The +V only 9V, so the output could not reach to 9.9V.

 

See image:
http://i1362.photobucket.com/albums/r687/JasonMcG1/Circuit_zps98e971ed.jpg

I have tried to decipher what i think is correct. Using the gain on each amplifier and multiplying it by the voltages i acquired Vout to be +1.9 volts. Need to know if i am correct. Also need to know what to do for part ii. Also where do you connect the battery in this circuit? Any and all help is much appreciated. Thanks.

Jason M

The gain of inverting amplifier = -(9V*(Rf/Ri)) = -(9V * 0.1) = -0.9V
The gain of noninverting amplifier = 9V*((Ri+Rf)/Ri) = 9V*(11/10) = 9.9V.

The +V only 9V, so the output could not reach to 9.9V.

You are both wrong.

Jason, show your work.

 

You are both wrong.

Jason, show your work.

When I got the answer, I just felt the values is little strange, but that is according to the formular, so what's wrong with the formular or those values?

 

I have renamed the components for easier referencing.
See image:
http://i1362.photobucket.com/albums/r687/JasonMcG1/Ciruit_3_zpsac535a8d.jpg

Amp A: inverting
Gain A = R2/R1 = -0.1
-0.1x9V= -0.9V

Amp B: non-inverting
Gain B = 1+(R4/R3) = 11V
11x0.1 = 1.1V

Amp C: non-inverting 'buffer'
Gain C = 1
1x1.1 = 1.1V

Amp D: 'Summing amp'
G1=-(R7/R5) = +0.9V
G2=-(R7/R6) = -11V
R5//R6
G3=1+(100/9.091) =1+11=12
12x1 = 12V

Therefore Vout = 0.9-11+12 = 1.9V

 

Amp B: non-inverting
Gain B = 1+(R4/R3) = 11V
11x0.1 = 1.1V

I think in your image Vin = -0.1V => output of B: 11x(-0.1)= -1.1V

Amp C: non-inverting 'buffer'
Gain C = 1
1x1.1 = 1.1V

Gain C = 1
1x(-1.1) = -1.1V

Therefore Vout = 0.9-11+12 = 1.9V

Vout = 0.9+11+12 = 23.9V

 

I have renamed the components for easier referencing.
See image:
http://i1362.photobucket.com/albums/r687/JasonMcG1/Ciruit_3_zpsac535a8d.jpg

Amp A: inverting
Gain A = R2/R1 = -0.1
-0.1x9V= -0.9V

Amp B: non-inverting
Gain B = 1+(R4/R3) = 11V
11x0.1 = 1.1V

But Vin =-0.1V!!!
In other words, it is negative 0.1V!

 

I have gone through it again and calculated Vout to be 23.9V. Is this the correct value?

 

I have gone through it again and calculated Vout to be 23.9V. Is this the correct value?
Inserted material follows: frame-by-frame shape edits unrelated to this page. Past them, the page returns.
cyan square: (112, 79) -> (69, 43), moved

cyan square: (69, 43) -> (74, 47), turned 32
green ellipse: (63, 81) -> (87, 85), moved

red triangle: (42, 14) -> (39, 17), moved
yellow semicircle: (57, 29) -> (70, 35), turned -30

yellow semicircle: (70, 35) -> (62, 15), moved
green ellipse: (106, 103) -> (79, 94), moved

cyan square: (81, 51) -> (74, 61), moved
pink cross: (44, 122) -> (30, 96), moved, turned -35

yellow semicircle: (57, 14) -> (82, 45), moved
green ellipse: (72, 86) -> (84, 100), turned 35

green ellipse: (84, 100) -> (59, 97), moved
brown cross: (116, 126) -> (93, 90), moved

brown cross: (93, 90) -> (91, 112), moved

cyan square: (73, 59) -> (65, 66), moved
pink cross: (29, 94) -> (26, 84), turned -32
No you are wrong. For Vcc equal to +9V LM741 won't give you more then 9V at the output.

 

I have gone through it again and calculated Vout to be 23.9V. Is this the correct value?

If you had an ideal op amp with no limits on output voltage, that would be correct. As jony130 says, the output can never exceed the rail voltages. With a 741, and ±9V supplies, your output will never exceed ≈±8V.
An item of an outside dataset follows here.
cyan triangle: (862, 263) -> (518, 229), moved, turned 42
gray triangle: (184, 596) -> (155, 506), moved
That is either a trick problem, or a very poorly designed one.

 

Okay thanks.
I need help for part two also please. Not sure what to do or how to go about it.

http://i1362.photobucket.com/albums/r687/JasonMcG1/Ciruit_3_zpsac535a8d.jpg

 

Okay thanks.
I need help for part two also please. Not sure what to do or how to go about it.
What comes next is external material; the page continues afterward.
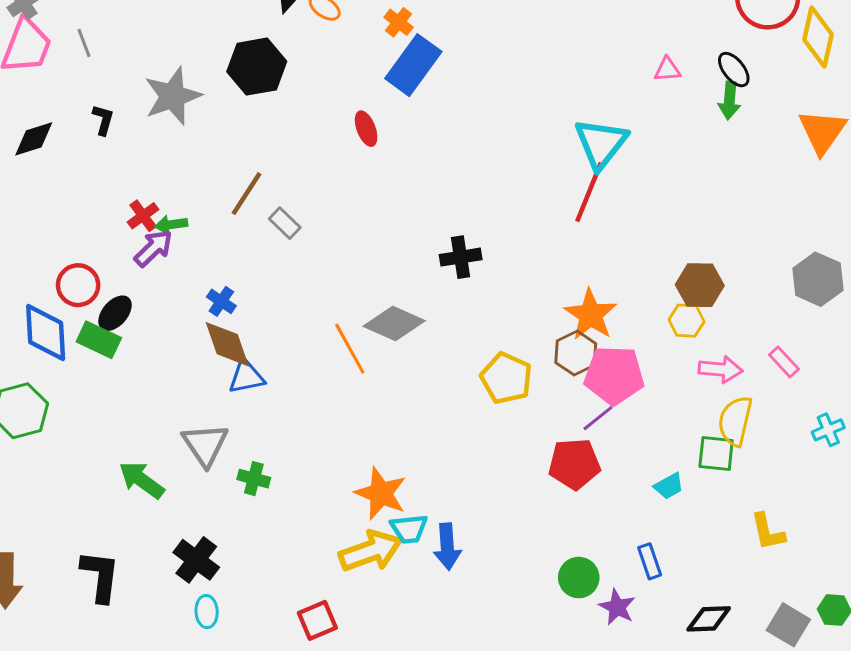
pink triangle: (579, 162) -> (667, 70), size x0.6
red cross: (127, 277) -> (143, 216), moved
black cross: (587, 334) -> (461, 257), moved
http://i1362.photobucket.com/albums/r687/JasonMcG1/Ciruit_3_zpsac535a8d.jpg

For now, just imagine that the RC network is not there, and the sine wave appears unattenuated at the output of op amp C. What would the voltage be at that node? What would the output of op amp D be?

 

The output at the node would be 1.1V and at op amp D it would be 23.9V

 

The output at the node would be 1.1V and at op amp D it would be 23.9V

You might want to think a little harder. A sine wave is not a DC voltage.

 

It would have a max peak at 55mV and a minimum at -55mV

 

It would have a max peak at 55mV and a minimum at -55mV

How did you come up with that?

 

the output voltage being 1.1V =110mV peak to peak
meaning 50mV up and 50mv down from the origin

 

the output voltage being 1.1V =110mV peak to peak
meaning 50mV up and 50mv down from the origin

I regret to inform you that 1.1V=1100mV, NOT 110 mV.
Do you really think carefully before replying? I'm starting to feel like a babysitter.